■ Instructions to follow ■
Transcribe the passage on multi-tenancy, starting at "Phil Wainewright is" and ending at "cloud computing/SaaS tenets.".
--- Selected passage Enclosed Below ---
SmoothSpan Blog

For Executives, Entrepreneurs, and other Digerati who need to know about SaaS and Web 2.0.

Degrees of Multi-Tenancy (Degrees of Green Crystals)

Posted by Bob Warfield on June 20, 2008

Phil Wainewright is hosting a great discussion on multi-tenancy than now spans two postings.  I encourage you to read through both if you have an interest in SaaS or multi-tenancy.  The discussions really underscore how much confusion there is around the term.  I wanted to make a couple of points to try to dispell some of the, um, cloudiness around this holiest-of-holy cloud computing/SaaS tenets.

First, you have to keep in mind that multi-tenancy is much more of a marketing event than a technology event.  Whoa!  That sort of thing will get me excommunicated from the SaaS Church of Benioff.  Well, I’m sorry, but it’s true.  Multi-tenancy is all about what we used to call “green crystals marketing” at Borland, a term I first heard from my friend (and then VP of Product Management) Rob Dickerson.

What is Green Crystals Marketing?  When you’re having a hard time differentiating, you find something unique and make it you green crystals.  They provide a reason to believe why your offering is better even if they aren’t the whole reason or even most of the reason.  In those days, VROOM (Virtual Real Time Object Oriented Memory) was Borland’s Green Crystals.  It reached a hilarious level of success when Bill Gates was left sputtering at one user group presentation when a member of the audience suggested he needed to license VROOM from Borland if he ever expected Windows to run on the machines of the day.  VROOM was in fact a very sophisticated overlay and memory manager, and a neat piece of technology, but it’s marketing presence was far larger than its technology reality.  It was written by Istvan Cseri (now runs a big part of MSFT SQL Server) and other really bright people, so I don’t mean to take anything away from it.  It delivers real value, but not necessarily as much as the hype would imply.

BTW, it’s called green crystals marketing due to soap advertising.  Why is our soap better?  Because it has green crystals. 

Multi-tenancy was Mark Benioff’s Green Crystals for SaaS.  He had to differentiate his offering from the ASP’s of the day, and we again see the ASP curse word applied to companies who do not sufficiently comply with the vision of multi-tenancy.

Now let’s move on to the technology and a little more hard edged view of the realities.  We’re going to leave the marketing aside.

Multi-tenancy is ultimately about cost, when we look at what it delivers to the business.  It is more cost-effective in two ways.  First, it reduces machine resource requiremetns–cpu, memory, and disk.  Second, it reduces operational costs (but it isn’t the silver bullet many have claimed).  Because its goal is to reduce the number of instances, and to align everyone’s schemas, it becomes cheaper and easier to manage, and fewer admins are required.  Let’s look at each in turn, and focus on different variants of “multi-tenancy”, including some that many may not regard as “pure” enough to be called multi-tenant.
--- End of Enclosed Selected passage ---
--- Source information Enclosed Below ---
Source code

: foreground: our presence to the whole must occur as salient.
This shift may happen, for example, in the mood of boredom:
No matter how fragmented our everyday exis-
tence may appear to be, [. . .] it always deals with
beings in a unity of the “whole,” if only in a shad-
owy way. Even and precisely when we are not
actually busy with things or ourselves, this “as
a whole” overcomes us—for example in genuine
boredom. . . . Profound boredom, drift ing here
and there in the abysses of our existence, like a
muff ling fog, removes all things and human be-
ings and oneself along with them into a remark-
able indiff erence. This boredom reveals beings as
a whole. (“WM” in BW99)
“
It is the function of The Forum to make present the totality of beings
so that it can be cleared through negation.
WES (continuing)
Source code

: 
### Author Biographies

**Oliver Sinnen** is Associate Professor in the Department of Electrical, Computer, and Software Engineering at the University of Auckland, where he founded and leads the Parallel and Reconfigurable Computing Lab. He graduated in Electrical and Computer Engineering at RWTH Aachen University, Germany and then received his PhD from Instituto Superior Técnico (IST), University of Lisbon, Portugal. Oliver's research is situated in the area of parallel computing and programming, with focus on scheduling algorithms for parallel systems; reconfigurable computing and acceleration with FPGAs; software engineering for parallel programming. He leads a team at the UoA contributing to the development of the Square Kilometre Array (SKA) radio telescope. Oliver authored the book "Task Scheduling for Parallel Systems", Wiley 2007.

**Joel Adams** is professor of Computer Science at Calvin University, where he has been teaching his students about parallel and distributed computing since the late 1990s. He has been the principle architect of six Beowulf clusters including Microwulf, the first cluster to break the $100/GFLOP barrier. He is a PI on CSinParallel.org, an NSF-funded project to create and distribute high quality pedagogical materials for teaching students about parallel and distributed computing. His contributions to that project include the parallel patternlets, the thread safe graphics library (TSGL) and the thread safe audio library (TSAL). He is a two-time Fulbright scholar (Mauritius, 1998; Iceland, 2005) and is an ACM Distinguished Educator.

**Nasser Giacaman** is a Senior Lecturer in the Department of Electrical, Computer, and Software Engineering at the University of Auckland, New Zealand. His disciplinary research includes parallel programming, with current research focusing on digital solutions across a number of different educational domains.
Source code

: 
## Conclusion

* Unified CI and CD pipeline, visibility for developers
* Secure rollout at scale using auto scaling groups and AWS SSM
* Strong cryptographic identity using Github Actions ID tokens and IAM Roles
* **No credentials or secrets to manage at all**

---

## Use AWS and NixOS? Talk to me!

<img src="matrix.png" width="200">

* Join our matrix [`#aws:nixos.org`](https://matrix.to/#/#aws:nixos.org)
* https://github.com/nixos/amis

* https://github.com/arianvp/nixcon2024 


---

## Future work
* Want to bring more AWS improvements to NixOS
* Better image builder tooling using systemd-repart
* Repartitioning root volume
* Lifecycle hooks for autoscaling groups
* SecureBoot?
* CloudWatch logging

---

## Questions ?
--- End of Enclosed Source information ---
■ Response for this exercise ■
Phil Wainewright is hosting a great discussion on multi-tenancy than now spans two postings.  I encourage you to read through both if you have an interest in SaaS or multi-tenancy.  The discussions really underscore how much confusion there is around the term.  I wanted to make a couple of points to try to dispell some of the, um, cloudiness around this holiest-of-holy cloud computing/SaaS tenets.